22. In addition, countries may consider, subject to their situation, allowing other professions to diagnose, prescribe, administer and/or dispense opioids for reasons of flexibility, efficiency, increased coverage of services and/or improved quality of care.”

Anyone who wants to, should be able to administer opioids, WHO as of 2012.

In the meantime, the two WHO Guidelines from 2011 and 2012 have been withdrawn, cf.

“WHO takes very seriously concerns recently raised about the development of its 2011 guidance “Ensuring balance in national policies on controlled substances: Guidance for availability and accessibility of controlled medicines”, as well as its 2012 “WHO guidelines on the pharmacological treatment of persisting pain in children with medical illnesses”. WHO is discontinuing these guidelines in light of new scientific evidence that has emerged since the time of their publication. This will also address any issues of conflicts of interest of the experts that have been raised.”

What does "in light of new scientific evidence" mean in 2019? Does this refer to the 10-line publication from 1980, which is allegedly the cause of the opioid crisis, because it had been supposedly cited 600+ times in the wrong context? Cf.

“We conclude that despite widespread use of narcotic drugs in hospitals, the development of addiction is rare in medical patients with no history of addiction.”

Cf. also The Washington Post (the darkness professionals),

Thus, for 30+ years there was no new insight?
What happens to the authors of these studies and guidelines "in light of new scientific evidence"? Nothing. The statement is: We know better now and are aware that there is a problem with opioids.

What does that say about the so-called research? How much dissenting research had been allowed? Who from the consensus supported theory-falsifying experiments? Had more dissent been healthier for the patients in the end?

Meanwhile, the general public has understood that there are big problems with opioids. The reaction to this is to save science by using hairsplitting terminology and the artificial distinction between "drug dependence", "drug sensitivity", "drug addiction" and "drug tolerance".

For the patient, this distinction is irrelevant. It will work for the statistics - according to scientific standards, or more precisely, according to the respective "scientific" consensus.

Science today is a dense, close-knit network of interdependencies and alliances, including industry, interwoven in the ongoing dispute over research funding and the constant search for supporters of one's own cause and suitable reviewers for one's own research grants. Particularly in biomedicine, the earliest possible commercialization of the results stands in the foreground as the "objective" expression of scientific expertise.

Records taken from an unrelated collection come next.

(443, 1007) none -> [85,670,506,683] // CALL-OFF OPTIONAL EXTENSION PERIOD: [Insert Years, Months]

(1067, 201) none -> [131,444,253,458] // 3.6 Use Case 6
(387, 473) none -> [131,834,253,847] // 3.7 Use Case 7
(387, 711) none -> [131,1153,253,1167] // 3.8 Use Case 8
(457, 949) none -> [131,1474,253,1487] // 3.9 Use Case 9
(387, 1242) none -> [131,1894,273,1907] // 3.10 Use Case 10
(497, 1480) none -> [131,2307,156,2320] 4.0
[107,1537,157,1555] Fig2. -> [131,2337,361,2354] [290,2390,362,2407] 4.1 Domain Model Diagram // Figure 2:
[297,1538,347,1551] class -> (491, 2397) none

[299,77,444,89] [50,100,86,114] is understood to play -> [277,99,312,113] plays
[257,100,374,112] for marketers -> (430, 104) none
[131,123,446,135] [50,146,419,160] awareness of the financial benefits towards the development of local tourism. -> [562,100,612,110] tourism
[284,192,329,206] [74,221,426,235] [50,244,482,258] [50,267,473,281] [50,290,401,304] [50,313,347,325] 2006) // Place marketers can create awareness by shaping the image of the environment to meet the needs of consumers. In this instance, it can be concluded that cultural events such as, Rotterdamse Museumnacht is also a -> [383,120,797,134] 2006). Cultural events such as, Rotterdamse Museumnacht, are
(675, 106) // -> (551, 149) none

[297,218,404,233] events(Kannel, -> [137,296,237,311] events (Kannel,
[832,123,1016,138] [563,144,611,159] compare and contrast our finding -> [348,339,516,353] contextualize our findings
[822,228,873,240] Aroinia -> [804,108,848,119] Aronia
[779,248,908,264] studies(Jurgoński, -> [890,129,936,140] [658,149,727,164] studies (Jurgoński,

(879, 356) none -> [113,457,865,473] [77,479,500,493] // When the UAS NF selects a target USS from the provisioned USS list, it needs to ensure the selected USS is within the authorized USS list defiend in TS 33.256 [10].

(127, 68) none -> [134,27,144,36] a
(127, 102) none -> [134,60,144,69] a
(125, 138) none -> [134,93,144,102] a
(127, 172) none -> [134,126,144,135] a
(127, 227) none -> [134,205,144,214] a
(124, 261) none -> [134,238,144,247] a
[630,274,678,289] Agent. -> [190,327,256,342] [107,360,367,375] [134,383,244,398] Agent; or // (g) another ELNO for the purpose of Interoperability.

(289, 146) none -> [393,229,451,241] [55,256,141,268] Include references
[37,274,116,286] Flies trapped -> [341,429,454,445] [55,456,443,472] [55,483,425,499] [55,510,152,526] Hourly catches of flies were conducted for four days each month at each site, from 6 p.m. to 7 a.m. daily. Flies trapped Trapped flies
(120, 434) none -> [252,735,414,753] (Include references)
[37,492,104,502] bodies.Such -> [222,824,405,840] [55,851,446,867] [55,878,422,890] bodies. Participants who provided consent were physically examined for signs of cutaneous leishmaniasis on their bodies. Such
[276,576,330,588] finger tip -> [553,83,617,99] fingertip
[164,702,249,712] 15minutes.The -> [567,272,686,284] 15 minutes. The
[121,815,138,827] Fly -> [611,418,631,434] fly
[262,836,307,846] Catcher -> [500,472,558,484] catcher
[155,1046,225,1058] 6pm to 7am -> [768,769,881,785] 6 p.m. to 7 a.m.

So-called expert commissions (mostly with very close industry contacts) and their consensus decisions play a big role here. Try to say something against the agreed consensus in this environment. However, consensus is always an expression of not knowing the causes and that one must agree on the result.

It is doubtful that science can free itself from this on its own. But who outside science would criticize an expert consensus? Who could do that, after all, they are the experts?